The tech demo continues to get more impressive from there, which you can check out below.
Unity worked with Russian 3D scanners to capture the actor and middleware solution studio Snappers to rig him up. They utilized a similar method of character composition that DICE employed for the Frostbite, which was used in Battlefield 3 back in 2011. At the time DICE called it a 4D capture technique, where the actor and their likeness was captured along with their facial range in order to build a library of prefabricated expressions.
The face rendering is still a little uncanny. The problem isn’t the photogrammetric capturing, but rather the animation.
This has been an ongoing issue for a lot of newer technologies given that hand-animating faces usually leaves out a lot of nuances of human emotion that gets left on the cutting room floor during the animation process, while real-time facial capture can be time consuming and expensive, and requires a lot of refinement to get it right, but it definitely looks more realistic in motion.
However, where the demo shines and where Unity shines is in the lighting, the shadow casting, and most importantly the global illumination.
In the one sequence we see that the character shines a light through a dark, abandoned tunnel. The light illuminates aspects of the tunnel where can see that there’s a lot of multi-layered HD materials applied to the environment, and the shadow-casting from the light source is mostly accurately rendered to depict an old maintenance access.
Some of the issues that keep it from looking photorealistic is the shadow mapping resolution not being as crisp as a real life shadow, and the fact that the screen space lighting seems to have too much saturation, which makes some of the rendered objects look slightly brighter than they should.

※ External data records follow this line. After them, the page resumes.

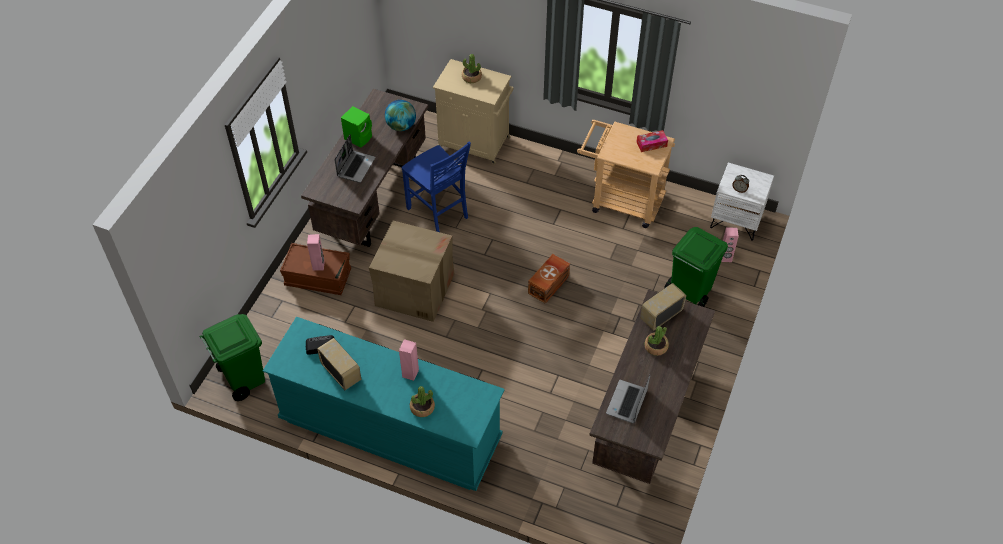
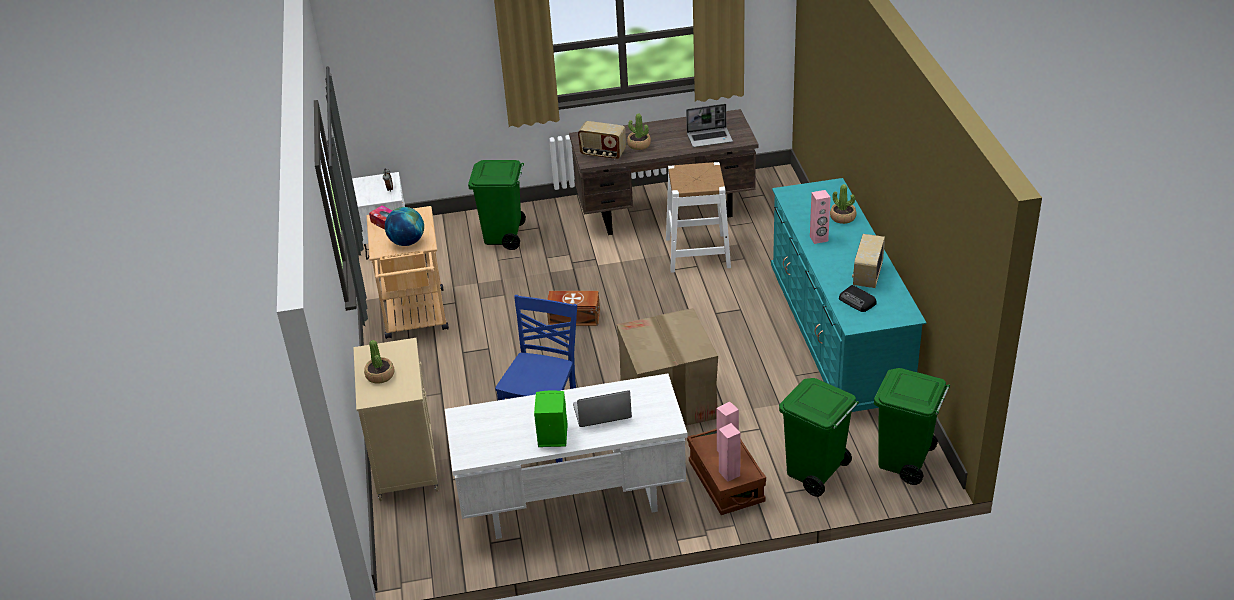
camera: 120 degrees left, 15 degrees down
(281, 325) = (815, 473): none -> green trash can
(373, 199) = (571, 502): brown desk -> white desk
(401, 126) = (502, 411): globe -> globe (407, 242)
(567, 403) = (697, 253): none -> white stool
(725, 258) = (442, 232): pink speaker -> pink speaker (729, 473)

One particularly fascinating segment is when the character flips the coin and uses his companion to completely transform the sewer into a pathway to another world. Here we see some real-time geometric deformation with masked loading times through special visual effects.
It takes a lot of under-the-hood horsepower to pull off that kind of effect in-engine on a consumer machine without any heavy load times.
This is basically the Unity engineers flexing their coding muscles to showcase how much you can pull, push and pop through the runtime without separate loading screens.
Whether or not developers will actually make use of Unity’s high-definition render pipeline for a game that isn’t a walking simulator or an exploration puzzle game is a complete toss-up, but at least Unity is trying to encourage developers to do something new with some powerful software technology.